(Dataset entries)
+---+

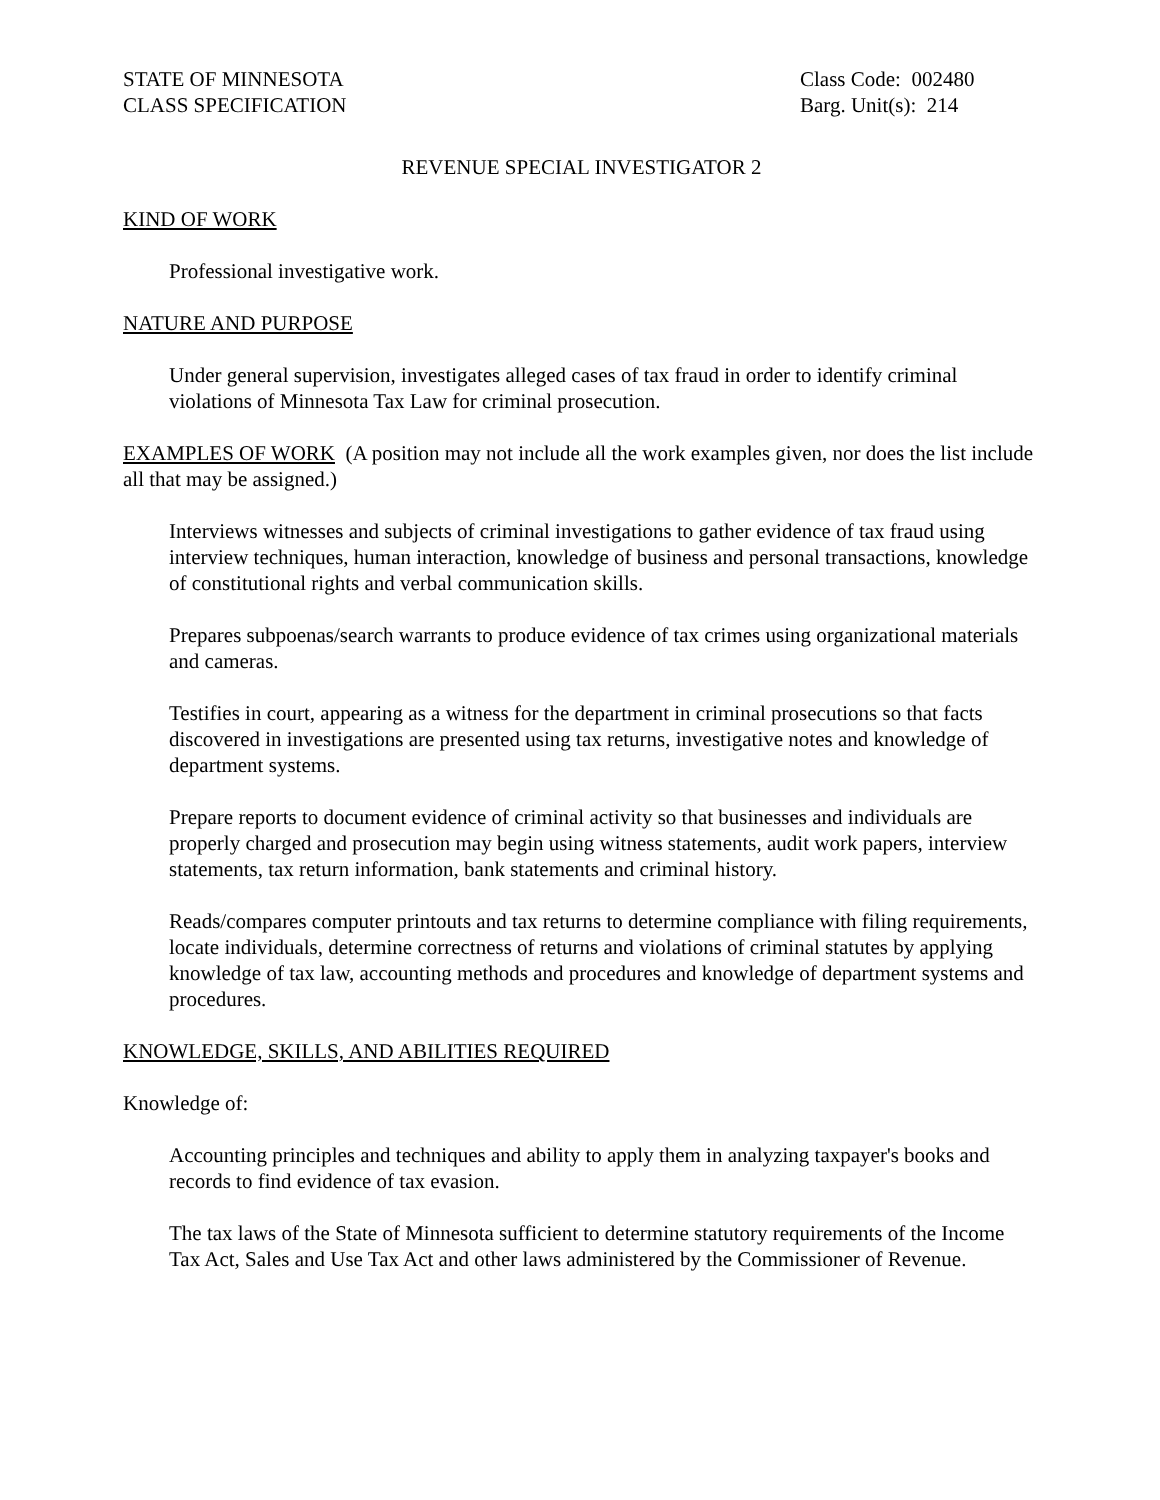STATE OF MINNESOTA
CLASS SPECIFICATION
Class Code: 002480
Barg. Unit(s): 214
REVENUE SPECIAL INVESTIGATOR 2
KIND OF WORK
Professional investigative work.
NATURE AND PURPOSE
Under general supervision, investigates alleged cases of tax fraud in order to identify criminal violations of Minnesota Tax Law for criminal prosecution.
EXAMPLES OF WORK (A position may not include all the work examples given, nor does the list include all that may be assigned.)
Interviews witnesses and subjects of criminal investigations to gather evidence of tax fraud using interview techniques, human interaction, knowledge of business and personal transactions, knowledge of constitutional rights and verbal communication skills.
Prepares subpoenas/search warrants to produce evidence of tax crimes using organizational materials and cameras.
Testifies in court, appearing as a witness for the department in criminal prosecutions so that facts discovered in investigations are presented using tax returns, investigative notes and knowledge of department systems.
Prepare reports to document evidence of criminal activity so that businesses and individuals are properly charged and prosecution may begin using witness statements, audit work papers, interview statements, tax return information, bank statements and criminal history.
Reads/compares computer printouts and tax returns to determine compliance with filing requirements, locate individuals, determine correctness of returns and violations of criminal statutes by applying knowledge of tax law, accounting methods and procedures and knowledge of department systems and procedures.
KNOWLEDGE, SKILLS, AND ABILITIES REQUIRED
Knowledge of:
Accounting principles and techniques and ability to apply them in analyzing taxpayer's books and records to find evidence of tax evasion.
The tax laws of the State of Minnesota sufficient to determine statutory requirements of the Income Tax Act, Sales and Use Tax Act and other laws administered by the Commissioner of Revenue.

+---+

[Exercise aim]
Produce the data again character for character, with the images left out.

[Output for this exercise]
STATE OF MINNESOTA
CLASS SPECIFICATION
Class Code: 002480
Barg. Unit(s): 214
REVENUE SPECIAL INVESTIGATOR 2
KIND OF WORK
Professional investigative work.
NATURE AND PURPOSE
Under general supervision, investigates alleged cases of tax fraud in order to identify criminal violations of Minnesota Tax Law for criminal prosecution.
EXAMPLES OF WORK (A position may not include all the work examples given, nor does the list include all that may be assigned.)
Interviews witnesses and subjects of criminal investigations to gather evidence of tax fraud using interview techniques, human interaction, knowledge of business and personal transactions, knowledge of constitutional rights and verbal communication skills.
Prepares subpoenas/search warrants to produce evidence of tax crimes using organizational materials and cameras.
Testifies in court, appearing as a witness for the department in criminal prosecutions so that facts discovered in investigations are presented using tax returns, investigative notes and knowledge of department systems.
Prepare reports to document evidence of criminal activity so that businesses and individuals are properly charged and prosecution may begin using witness statements, audit work papers, interview statements, tax return information, bank statements and criminal history.
Reads/compares computer printouts and tax returns to determine compliance with filing requirements, locate individuals, determine correctness of returns and violations of criminal statutes by applying knowledge of tax law, accounting methods and procedures and knowledge of department systems and procedures.
KNOWLEDGE, SKILLS, AND ABILITIES REQUIRED
Knowledge of:
Accounting principles and techniques and ability to apply them in analyzing taxpayer's books and records to find evidence of tax evasion.
The tax laws of the State of Minnesota sufficient to determine statutory requirements of the Income Tax Act, Sales and Use Tax Act and other laws administered by the Commissioner of Revenue.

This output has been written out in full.